There are beautiful poems here amid lesser sillinessess like “Moon Baboon Canoe” ( I reviewed this book in 2014 and wasn’t a massive fan, but somehow these loopy moments make more essential sense when set amid the overall gist of Barwin’s oeuvre). Lovely pieces that stand out are the visual poems: “how i watched until the moon was caught in a tree,” a simple sequential sketch of letters, words and phrases becoming snagged on a line, as well as the baton-patterns of “Door Sonnet” and the coloured panel “Birch Murmur” where the M and U sounds meld with the dark bark slashes. Also, the six-part poem “Seedpod Microfiche,” a lullaby to minutiae and consciousness (“seedpod is the nape/of springtime on the map of trees”), “Needleminer” with its ghost blackbirds and delectable sentences such as “Like a suitcase marsh wren, adipose bulrush, like an occipital coffee/cup golf cart, a constellation of grackles,” and “Dark Matter Punctuation” that gives those silent marks an “erotic bleat of the saxophone” voicing.
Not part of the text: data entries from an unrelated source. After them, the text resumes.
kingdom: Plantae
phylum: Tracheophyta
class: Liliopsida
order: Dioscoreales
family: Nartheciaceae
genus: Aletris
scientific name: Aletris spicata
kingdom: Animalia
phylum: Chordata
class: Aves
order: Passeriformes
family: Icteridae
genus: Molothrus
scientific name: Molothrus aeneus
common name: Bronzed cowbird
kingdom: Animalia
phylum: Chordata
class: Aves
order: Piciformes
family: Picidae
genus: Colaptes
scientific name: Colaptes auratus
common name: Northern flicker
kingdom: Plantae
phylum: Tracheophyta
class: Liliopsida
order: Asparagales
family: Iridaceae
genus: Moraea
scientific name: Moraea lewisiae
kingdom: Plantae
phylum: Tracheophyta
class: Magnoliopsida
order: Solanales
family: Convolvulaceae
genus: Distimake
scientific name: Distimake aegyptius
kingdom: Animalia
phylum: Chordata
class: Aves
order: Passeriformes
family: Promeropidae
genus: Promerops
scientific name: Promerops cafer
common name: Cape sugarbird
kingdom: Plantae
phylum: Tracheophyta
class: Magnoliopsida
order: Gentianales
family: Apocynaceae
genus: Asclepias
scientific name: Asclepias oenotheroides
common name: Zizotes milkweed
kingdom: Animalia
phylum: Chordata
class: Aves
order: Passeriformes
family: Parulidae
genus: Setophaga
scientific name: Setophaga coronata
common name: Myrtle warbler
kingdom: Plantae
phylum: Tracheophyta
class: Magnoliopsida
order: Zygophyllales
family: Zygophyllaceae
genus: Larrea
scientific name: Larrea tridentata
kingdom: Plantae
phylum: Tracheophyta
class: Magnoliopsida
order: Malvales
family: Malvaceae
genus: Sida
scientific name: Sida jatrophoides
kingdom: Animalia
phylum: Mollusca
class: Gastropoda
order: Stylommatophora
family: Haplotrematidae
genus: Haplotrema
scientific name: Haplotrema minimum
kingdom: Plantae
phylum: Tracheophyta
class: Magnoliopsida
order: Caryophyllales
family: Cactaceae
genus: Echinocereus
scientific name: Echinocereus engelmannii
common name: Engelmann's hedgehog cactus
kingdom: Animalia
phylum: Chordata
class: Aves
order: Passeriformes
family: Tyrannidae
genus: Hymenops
Powerful too are Barwin’s pieces for Carmel Purkis with its pitchforks and birds (“civilization”), for Kathryn Mockler where a nipple, twisted, opens up a compartment and “WTF inside me was hope” (“Combination”) and “Invisible Deer,” a melancholic yet funny paean to lost ecologies and aging, the speaker closing by running his “hands through cloud material” so he will know what it is “like to be old.”

Barwin is an irreducible force as a maker: musician, artist, poet, fabulist and all around bon vivant of being fully alive. This New & Selected presents the range of his energies in as zingy and vivid a way as possible upon the limited field of the page.